**Short problem:** Type out every line of text for each item below word for word, leaving the pictures out of your answer.

**Data provided:**
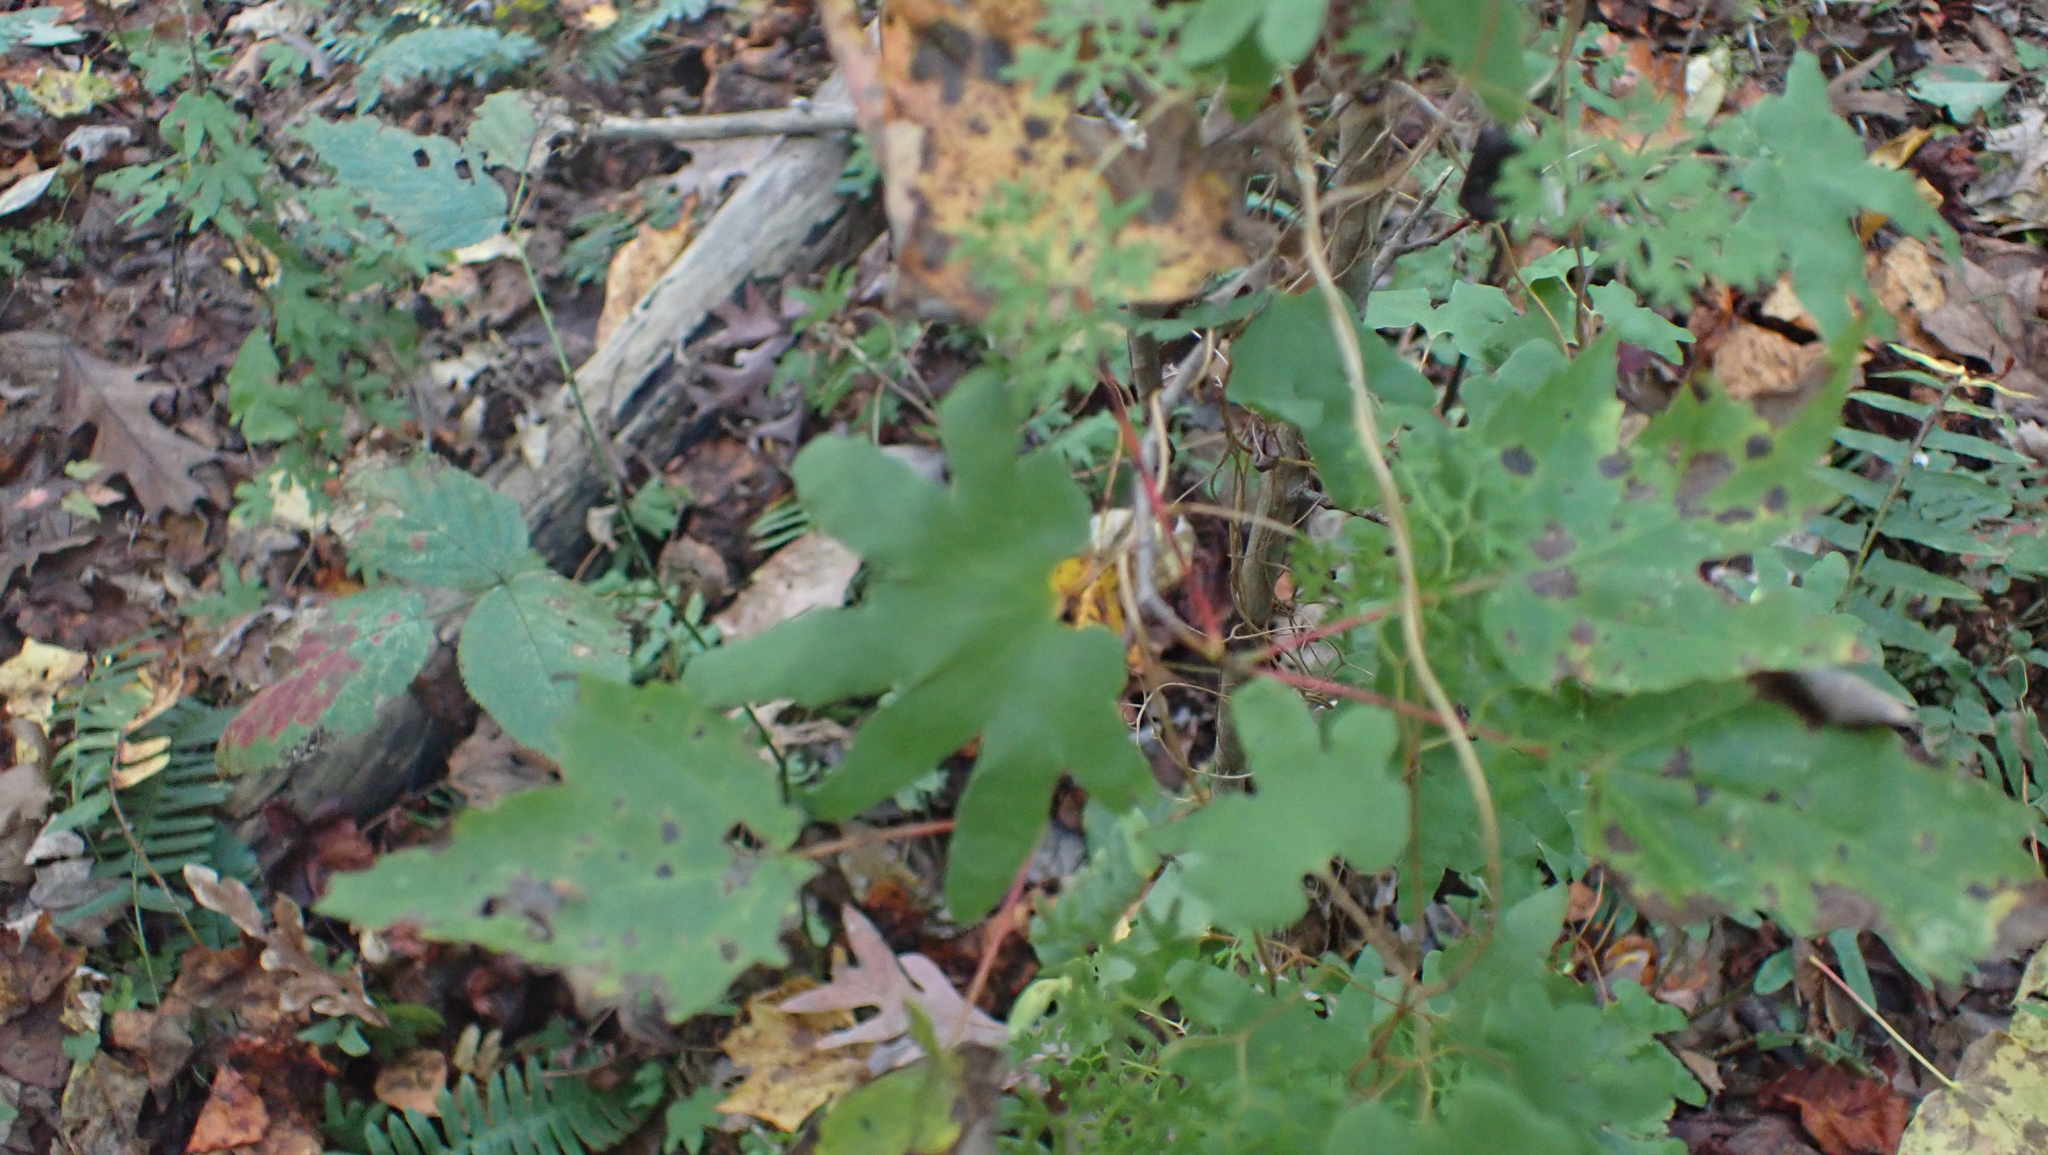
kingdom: Plantae
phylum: Tracheophyta
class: Polypodiopsida
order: Schizaeales
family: Lygodiaceae
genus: Lygodium
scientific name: Lygodium palmatum
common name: American climbing fern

**Solution to this problem:**
kingdom: Plantae
phylum: Tracheophyta
class: Polypodiopsida
order: Schizaeales
family: Lygodiaceae
genus: Lygodium
scientific name: Lygodium palmatum
common name: American climbing fern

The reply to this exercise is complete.